Mantener el calor, pero sin el brillo excesivo
La clave está en cómo se maneja la luz. Una lámpara halógena común emite mucha luz y calor. Para reducir el brillo, se utilizan recubrimientos especiales o vidrio de cuarzo filtrado. De esta manera, se bloquea esa luz azul intensa y se reduce la intensidad general de la luz. El resultado es que la piel siente el calor, pero la luz sigue siendo suave y no daña los ojos.
¿Qué realmente sucede dentro de la lámpara?
Dentro de la lámpara hay un filamento de tungsteno dentro de cuarzo de alta pureza. También se añade gas halógeno, lo cual evita que el filamento se desgaste demasiado rápido. Esto permite que la lámpara funcione por más tiempo.
Lo mejor es que este calor se transmite mediante radiación. No es necesario calentar primero el aire de la habitación. Por eso, se siente ese calor cálido de inmediato, incluso si el baño está mal ventilado o la ventana está entreabierta.
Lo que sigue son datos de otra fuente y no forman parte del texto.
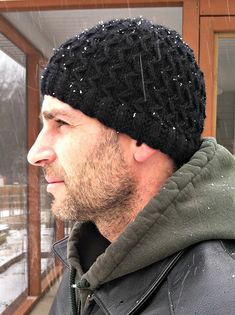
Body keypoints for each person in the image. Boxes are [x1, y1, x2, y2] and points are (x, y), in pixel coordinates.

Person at [27, 18, 235, 315]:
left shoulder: (219, 301)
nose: (35, 153)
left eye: (62, 123)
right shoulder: (92, 248)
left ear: (140, 138)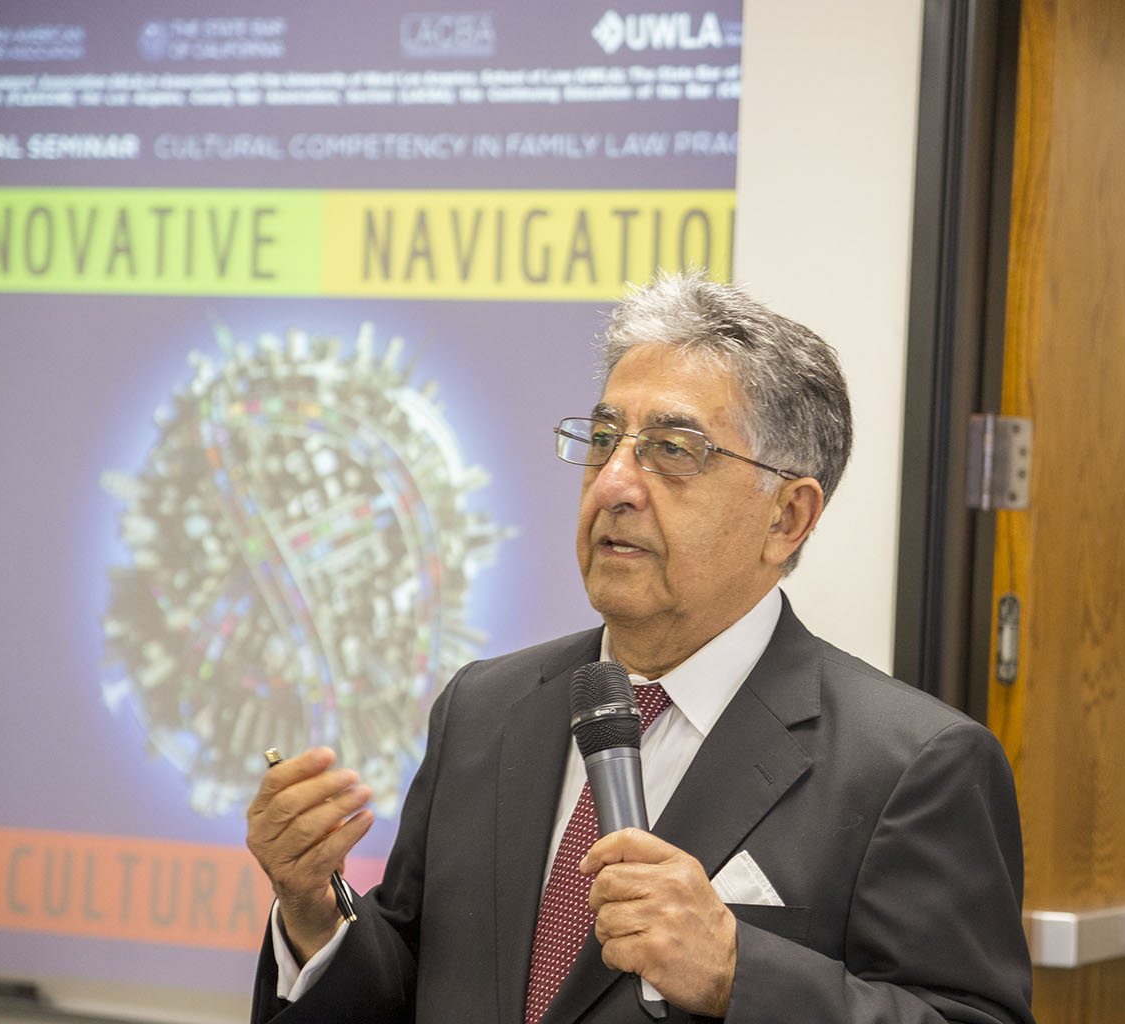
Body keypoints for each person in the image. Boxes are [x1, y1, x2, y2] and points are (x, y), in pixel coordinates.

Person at [246, 271, 1036, 1024]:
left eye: (673, 449)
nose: (613, 484)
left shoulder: (913, 767)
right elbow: (413, 984)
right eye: (603, 439)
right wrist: (314, 913)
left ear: (787, 518)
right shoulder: (483, 709)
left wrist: (738, 974)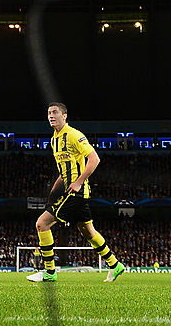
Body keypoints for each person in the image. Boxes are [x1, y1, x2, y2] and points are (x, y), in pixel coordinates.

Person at [26, 103, 125, 283]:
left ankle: (49, 272)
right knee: (88, 231)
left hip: (77, 192)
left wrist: (79, 182)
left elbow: (94, 158)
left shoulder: (74, 135)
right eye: (49, 113)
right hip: (69, 192)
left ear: (64, 116)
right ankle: (115, 264)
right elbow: (64, 172)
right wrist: (53, 194)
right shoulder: (54, 139)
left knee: (42, 224)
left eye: (55, 112)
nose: (51, 116)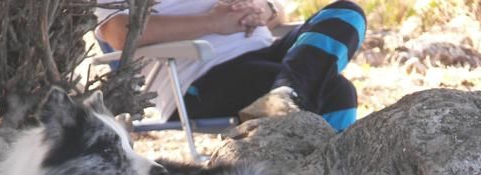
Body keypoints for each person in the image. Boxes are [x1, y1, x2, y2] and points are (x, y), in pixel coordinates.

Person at [95, 0, 366, 131]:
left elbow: (278, 12)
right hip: (201, 77)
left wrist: (264, 9)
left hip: (268, 52)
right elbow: (119, 33)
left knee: (346, 13)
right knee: (337, 92)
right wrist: (213, 23)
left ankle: (285, 98)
Los pequeños detalles que importan
A la hora de instalar estas lámparas, el reflector es crucial. Se utiliza aluminio de alta precisión para dirigir los rayos infrarrojos hacia abajo. Si el reflector está inclinado aunque sea unos grados en la dirección incorrecta, se pierde calor y se desperdicia electricidad.
Pero, honestamente, en un baño doméstico, estoy dispuesto a hacer ese sacrificio cada vez. Es un precio pequeño a pagar para asegurar que los ojos de los niños estén seguros.